Items from a data source

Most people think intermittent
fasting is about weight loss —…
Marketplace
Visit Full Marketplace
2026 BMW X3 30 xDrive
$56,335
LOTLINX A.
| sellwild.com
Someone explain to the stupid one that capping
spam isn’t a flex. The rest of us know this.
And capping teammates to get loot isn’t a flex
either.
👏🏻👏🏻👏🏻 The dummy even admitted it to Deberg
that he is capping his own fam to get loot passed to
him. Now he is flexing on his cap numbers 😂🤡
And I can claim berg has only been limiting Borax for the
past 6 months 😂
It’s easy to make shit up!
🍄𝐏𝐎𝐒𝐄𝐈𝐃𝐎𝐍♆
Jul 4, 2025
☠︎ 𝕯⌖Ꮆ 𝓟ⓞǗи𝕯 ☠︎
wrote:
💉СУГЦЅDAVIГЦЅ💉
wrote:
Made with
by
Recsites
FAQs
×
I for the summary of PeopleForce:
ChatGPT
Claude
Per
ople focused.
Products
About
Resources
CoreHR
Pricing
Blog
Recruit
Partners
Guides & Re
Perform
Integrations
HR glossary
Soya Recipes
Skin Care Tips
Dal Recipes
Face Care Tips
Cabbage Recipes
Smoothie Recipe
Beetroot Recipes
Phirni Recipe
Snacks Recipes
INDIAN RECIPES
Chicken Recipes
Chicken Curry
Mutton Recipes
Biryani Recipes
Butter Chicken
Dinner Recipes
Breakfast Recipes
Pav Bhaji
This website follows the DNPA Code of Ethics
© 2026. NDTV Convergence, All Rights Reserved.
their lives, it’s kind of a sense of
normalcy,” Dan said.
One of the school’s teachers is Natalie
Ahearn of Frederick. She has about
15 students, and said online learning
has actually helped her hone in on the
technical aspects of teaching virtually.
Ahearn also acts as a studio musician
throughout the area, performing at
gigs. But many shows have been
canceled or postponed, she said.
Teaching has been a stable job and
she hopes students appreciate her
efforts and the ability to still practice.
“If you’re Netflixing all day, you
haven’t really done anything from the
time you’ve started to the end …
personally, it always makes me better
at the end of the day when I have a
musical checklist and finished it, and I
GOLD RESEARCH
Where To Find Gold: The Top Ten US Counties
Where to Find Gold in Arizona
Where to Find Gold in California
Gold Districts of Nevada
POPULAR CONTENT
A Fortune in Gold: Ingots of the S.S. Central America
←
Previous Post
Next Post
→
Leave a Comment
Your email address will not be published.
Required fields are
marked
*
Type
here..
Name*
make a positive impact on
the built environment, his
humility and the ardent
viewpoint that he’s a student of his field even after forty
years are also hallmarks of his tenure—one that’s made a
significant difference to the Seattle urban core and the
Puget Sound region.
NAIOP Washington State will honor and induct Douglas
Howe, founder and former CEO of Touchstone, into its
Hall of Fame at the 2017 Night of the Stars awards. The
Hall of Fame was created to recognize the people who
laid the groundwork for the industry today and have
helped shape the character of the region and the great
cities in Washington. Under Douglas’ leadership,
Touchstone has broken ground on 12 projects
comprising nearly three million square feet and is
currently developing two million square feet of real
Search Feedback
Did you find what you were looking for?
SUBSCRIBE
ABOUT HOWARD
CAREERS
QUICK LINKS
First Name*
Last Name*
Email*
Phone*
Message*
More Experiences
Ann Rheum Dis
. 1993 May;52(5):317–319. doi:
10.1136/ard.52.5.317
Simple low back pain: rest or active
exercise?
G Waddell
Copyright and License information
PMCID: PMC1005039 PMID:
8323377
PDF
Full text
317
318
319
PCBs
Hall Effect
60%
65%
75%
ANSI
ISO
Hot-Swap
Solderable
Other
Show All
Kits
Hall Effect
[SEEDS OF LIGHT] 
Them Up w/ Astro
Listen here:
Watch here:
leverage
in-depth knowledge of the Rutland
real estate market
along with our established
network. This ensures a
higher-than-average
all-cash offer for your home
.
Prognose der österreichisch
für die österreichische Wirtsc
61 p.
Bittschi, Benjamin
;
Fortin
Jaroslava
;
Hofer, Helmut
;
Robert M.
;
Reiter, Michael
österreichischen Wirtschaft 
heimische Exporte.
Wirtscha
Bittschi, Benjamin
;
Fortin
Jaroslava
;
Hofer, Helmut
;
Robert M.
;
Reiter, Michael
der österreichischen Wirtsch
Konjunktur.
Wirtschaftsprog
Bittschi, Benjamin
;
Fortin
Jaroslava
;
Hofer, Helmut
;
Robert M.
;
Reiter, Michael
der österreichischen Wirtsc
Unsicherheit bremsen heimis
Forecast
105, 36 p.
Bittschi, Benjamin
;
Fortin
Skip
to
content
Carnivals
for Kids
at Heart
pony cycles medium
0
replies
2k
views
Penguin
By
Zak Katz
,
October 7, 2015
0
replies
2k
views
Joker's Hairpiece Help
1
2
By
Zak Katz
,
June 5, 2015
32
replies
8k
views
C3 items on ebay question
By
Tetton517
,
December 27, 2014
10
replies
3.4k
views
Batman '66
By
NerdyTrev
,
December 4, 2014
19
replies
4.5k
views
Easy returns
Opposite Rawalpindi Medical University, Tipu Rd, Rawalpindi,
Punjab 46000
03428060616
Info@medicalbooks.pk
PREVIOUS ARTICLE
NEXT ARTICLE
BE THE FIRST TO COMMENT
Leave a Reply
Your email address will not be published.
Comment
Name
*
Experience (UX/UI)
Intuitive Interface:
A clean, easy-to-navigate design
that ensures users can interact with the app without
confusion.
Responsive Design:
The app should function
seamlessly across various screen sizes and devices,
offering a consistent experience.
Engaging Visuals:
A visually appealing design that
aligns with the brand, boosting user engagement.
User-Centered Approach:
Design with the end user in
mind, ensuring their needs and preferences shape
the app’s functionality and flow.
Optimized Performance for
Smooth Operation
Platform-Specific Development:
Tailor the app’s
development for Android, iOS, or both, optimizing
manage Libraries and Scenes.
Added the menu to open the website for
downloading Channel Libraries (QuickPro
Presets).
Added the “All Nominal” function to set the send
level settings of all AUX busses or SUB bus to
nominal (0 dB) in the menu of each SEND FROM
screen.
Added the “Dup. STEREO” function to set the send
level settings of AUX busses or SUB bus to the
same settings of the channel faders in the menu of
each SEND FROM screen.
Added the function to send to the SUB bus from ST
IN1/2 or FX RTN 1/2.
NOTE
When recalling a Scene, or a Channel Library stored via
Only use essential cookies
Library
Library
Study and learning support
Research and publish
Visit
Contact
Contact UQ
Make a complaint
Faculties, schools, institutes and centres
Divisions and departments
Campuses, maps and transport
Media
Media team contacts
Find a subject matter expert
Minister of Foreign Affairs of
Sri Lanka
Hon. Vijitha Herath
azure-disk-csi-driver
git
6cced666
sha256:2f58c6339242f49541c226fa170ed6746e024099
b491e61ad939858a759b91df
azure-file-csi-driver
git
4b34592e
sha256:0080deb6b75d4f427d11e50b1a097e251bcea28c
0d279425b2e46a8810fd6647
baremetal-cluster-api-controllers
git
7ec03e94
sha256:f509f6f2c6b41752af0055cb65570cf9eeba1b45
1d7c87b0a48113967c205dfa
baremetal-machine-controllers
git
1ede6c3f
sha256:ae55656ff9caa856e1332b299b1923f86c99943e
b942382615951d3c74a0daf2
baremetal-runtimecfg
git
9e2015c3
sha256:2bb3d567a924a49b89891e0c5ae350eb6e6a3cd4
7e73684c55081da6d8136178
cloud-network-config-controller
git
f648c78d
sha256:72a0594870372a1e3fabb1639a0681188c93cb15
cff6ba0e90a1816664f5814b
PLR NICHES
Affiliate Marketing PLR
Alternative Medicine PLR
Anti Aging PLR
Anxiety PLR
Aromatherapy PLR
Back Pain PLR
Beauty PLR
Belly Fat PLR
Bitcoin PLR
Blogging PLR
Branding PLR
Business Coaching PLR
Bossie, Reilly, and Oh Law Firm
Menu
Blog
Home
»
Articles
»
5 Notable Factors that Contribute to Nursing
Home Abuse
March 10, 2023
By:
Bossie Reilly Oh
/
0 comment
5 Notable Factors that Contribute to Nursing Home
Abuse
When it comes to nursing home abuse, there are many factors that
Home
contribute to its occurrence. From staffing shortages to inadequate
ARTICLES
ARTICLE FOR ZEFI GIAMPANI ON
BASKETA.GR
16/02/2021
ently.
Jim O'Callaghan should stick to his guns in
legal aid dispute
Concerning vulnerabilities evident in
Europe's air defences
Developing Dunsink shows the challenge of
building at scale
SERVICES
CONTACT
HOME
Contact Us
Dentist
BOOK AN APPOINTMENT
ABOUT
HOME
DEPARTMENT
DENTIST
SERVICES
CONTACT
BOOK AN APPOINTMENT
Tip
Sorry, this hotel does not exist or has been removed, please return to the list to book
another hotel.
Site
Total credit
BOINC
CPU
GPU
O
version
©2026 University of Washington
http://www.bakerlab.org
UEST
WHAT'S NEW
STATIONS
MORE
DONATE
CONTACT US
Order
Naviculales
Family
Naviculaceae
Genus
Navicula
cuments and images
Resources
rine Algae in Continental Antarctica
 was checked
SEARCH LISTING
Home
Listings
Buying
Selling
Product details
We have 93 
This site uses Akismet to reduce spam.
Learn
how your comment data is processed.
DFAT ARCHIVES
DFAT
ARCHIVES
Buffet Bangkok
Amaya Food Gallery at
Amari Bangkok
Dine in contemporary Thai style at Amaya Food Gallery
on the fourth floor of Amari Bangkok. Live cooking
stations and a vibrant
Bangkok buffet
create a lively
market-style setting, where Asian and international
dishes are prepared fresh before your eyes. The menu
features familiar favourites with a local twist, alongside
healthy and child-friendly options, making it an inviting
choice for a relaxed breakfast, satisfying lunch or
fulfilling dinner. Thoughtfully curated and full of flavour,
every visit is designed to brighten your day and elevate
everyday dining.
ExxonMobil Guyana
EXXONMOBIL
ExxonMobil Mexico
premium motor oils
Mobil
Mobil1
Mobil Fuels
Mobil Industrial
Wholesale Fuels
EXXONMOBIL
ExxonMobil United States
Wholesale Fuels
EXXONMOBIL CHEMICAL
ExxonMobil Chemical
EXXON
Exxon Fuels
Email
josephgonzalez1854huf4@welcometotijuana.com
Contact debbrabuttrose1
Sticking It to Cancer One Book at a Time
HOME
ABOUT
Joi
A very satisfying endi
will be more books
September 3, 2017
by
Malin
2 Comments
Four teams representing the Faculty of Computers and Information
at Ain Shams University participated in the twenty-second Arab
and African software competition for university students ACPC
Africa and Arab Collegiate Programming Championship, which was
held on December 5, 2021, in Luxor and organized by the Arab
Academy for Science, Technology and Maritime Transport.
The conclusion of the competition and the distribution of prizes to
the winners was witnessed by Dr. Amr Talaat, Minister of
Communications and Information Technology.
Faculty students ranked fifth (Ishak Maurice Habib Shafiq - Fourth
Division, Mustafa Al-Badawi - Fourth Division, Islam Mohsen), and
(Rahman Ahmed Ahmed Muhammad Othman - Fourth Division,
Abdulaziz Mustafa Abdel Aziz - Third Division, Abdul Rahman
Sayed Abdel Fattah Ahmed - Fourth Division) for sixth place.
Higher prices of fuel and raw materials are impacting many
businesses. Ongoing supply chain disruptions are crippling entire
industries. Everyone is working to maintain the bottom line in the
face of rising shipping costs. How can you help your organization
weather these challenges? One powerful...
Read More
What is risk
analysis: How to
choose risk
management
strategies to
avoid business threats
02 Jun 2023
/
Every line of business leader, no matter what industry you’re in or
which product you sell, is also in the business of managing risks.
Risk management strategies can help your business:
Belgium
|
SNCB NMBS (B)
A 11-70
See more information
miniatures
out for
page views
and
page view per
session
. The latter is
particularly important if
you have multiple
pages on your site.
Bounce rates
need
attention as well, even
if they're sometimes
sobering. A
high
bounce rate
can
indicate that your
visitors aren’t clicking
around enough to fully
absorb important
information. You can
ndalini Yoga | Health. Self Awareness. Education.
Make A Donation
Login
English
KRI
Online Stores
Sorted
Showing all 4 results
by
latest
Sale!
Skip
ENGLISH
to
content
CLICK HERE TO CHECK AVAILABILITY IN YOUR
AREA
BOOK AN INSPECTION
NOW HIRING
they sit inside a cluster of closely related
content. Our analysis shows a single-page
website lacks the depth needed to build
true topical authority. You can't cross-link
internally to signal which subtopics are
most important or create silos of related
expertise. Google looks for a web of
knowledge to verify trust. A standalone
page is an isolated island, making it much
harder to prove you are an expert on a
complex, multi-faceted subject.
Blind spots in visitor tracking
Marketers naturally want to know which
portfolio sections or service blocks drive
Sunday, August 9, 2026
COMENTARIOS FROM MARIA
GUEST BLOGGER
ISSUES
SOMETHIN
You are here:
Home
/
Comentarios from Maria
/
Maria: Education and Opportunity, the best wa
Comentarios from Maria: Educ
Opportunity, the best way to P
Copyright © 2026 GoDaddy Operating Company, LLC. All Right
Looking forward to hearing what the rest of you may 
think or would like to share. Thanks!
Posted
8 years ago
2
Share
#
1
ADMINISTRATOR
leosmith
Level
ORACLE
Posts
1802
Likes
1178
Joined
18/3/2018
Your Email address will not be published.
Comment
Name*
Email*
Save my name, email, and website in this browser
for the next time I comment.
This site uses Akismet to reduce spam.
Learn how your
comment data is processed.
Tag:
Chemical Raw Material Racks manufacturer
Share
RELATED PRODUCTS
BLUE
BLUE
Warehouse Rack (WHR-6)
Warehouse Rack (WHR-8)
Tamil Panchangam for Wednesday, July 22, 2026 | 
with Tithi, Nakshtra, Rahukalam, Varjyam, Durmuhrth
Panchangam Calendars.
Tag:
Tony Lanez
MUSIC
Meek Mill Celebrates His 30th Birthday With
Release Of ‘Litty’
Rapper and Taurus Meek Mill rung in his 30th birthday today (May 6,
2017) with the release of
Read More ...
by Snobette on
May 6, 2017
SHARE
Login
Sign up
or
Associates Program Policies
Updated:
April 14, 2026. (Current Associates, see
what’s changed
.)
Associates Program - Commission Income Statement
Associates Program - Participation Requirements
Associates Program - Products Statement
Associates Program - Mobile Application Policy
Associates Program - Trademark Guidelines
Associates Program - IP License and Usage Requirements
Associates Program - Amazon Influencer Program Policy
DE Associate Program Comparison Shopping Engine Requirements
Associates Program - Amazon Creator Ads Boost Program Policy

* [Written task]:
Can you reproduce the listing word for word, from its start down through the line containing "Ahearn of Frederick. She has about", including both ends?

* [Written answer]:
Most people think intermittent
fasting is about weight loss —…
Marketplace
Visit Full Marketplace
2026 BMW X3 30 xDrive
$56,335
LOTLINX A.
| sellwild.com
Someone explain to the stupid one that capping
spam isn’t a flex. The rest of us know this.
And capping teammates to get loot isn’t a flex
either.
👏🏻👏🏻👏🏻 The dummy even admitted it to Deberg
that he is capping his own fam to get loot passed to
him. Now he is flexing on his cap numbers 😂🤡
And I can claim berg has only been limiting Borax for the
past 6 months 😂
It’s easy to make shit up!
🍄𝐏𝐎𝐒𝐄𝐈𝐃𝐎𝐍♆
Jul 4, 2025
☠︎ 𝕯⌖Ꮆ 𝓟ⓞǗи𝕯 ☠︎
wrote:
💉СУГЦЅDAVIГЦЅ💉
wrote:
Made with
by
Recsites
FAQs
×
I for the summary of PeopleForce:
ChatGPT
Claude
Per
ople focused.
Products
About
Resources
CoreHR
Pricing
Blog
Recruit
Partners
Guides & Re
Perform
Integrations
HR glossary
Soya Recipes
Skin Care Tips
Dal Recipes
Face Care Tips
Cabbage Recipes
Smoothie Recipe
Beetroot Recipes
Phirni Recipe
Snacks Recipes
INDIAN RECIPES
Chicken Recipes
Chicken Curry
Mutton Recipes
Biryani Recipes
Butter Chicken
Dinner Recipes
Breakfast Recipes
Pav Bhaji
This website follows the DNPA Code of Ethics
© 2026. NDTV Convergence, All Rights Reserved.
their lives, it’s kind of a sense of
normalcy,” Dan said.
One of the school’s teachers is Natalie
Ahearn of Frederick. She has about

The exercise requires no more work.